Ground 2: Claims 1-18 are obvious over Daly in view of the knowledge of a POSITA.
- Prior Art Relied Upon: Daly (Mark Daly, Pratt & Whitney PW1000G, Jane's Aero-Engines (Mar. 2010)).
- Core Argument for this Ground:
- Prior Art Mapping: Petitioner asserted that Daly, which describes the Pratt & Whitney PW1000G geared turbofan engine, discloses all structural elements of independent claim 1. Daly discloses a two-shaft geared turbofan with a 3:1 reduction gearbox and 18 titanium blades for its demonstrator engine, which satisfies the "N is no more than 20" limitation. Similar to the argument against Hall, Daly does not explicitly state values for solidity (R) or the N/R ratio. For dependent claims, Daly discloses a high bypass ratio (10:1 to 13:1), for which a POSITA would have known to target a fan pressure ratio (e.g., 1.3-1.4) that results in a BFPPR within the claimed ranges.

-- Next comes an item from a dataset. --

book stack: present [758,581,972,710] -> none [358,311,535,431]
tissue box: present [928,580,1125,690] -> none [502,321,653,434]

- Motivation to Combine (for §103 grounds): The motivation argument mirrored that of Ground 1. Given the detailed PW1000G engine described in Daly, a POSITA would have been motivated to select appropriate values for the known result-effective variables of R and N/R to optimize performance. Petitioner argued this amounted to obvious design choice and routine optimization, not invention.

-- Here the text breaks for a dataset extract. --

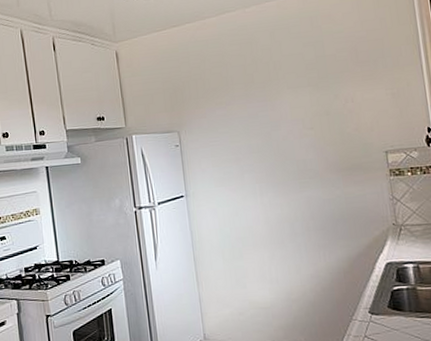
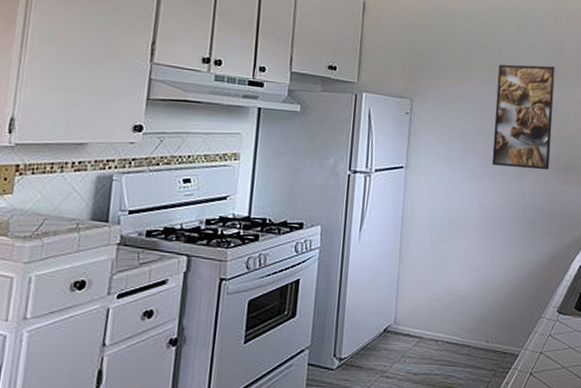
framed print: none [258,68,333,180] -> present [491,64,555,171]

- Expectation of Success (for §103 grounds): A POSITA would have expected to successfully implement fan blades with the claimed R and N/R characteristics on the Daly engine. The process involved routine engineering calculations and well-established design trade-offs to achieve desired efficiency and performance, all based on known principles.
4. Key Claim Construction Positions
- "design pressure ratio ... of said bypass flow passage" (BFPPR): Petitioner argued this term, central to claims 2, 3, 6, 7, 13, and 14, should be construed based on its plain meaning and the patent's figures. Specifically, the inlet pressure for the calculation should be measured at the inlet of the fan (station 60 in Fig. 1), not at the inlet of the engine's nacelle as Patent Owner had argued in a related IPR. Petitioner contended the specification does not mention a nacelle, and that the difference in pressure between the fan inlet and nacelle inlet is negligible (0-3%) and would not alter the obviousness analysis.
5. Key Technical Contentions (Beyond Claim Construction)
- Result-Effective Variables: The central technical pillar of the petition was the argument that the key claimed parameters—number of fan blades (N), tip solidity (R), and the ratio N/R—are all well-known "result-effective variables." Petitioner argued that R is a direct function of blade chord dimension (CD), N, and fan diameter (Dfan), and therefore the N/R ratio is essentially a proxy for the ratio of fan diameter to blade chord dimension. Because the prior art recognized that adjusting these variables affects engine performance (e.g., efficiency, stability), Petitioner contended that finding a workable or optimal range for them, as claimed in the ’368 patent, is merely the result of obvious, routine experimentation, especially since the prior art already disclosed overlapping ranges for these parameters.
6. Relief Requested
- Petitioner requested the institution of an inter partes review and the cancellation of claims 1-18 of the ’368 patent as unpatentable.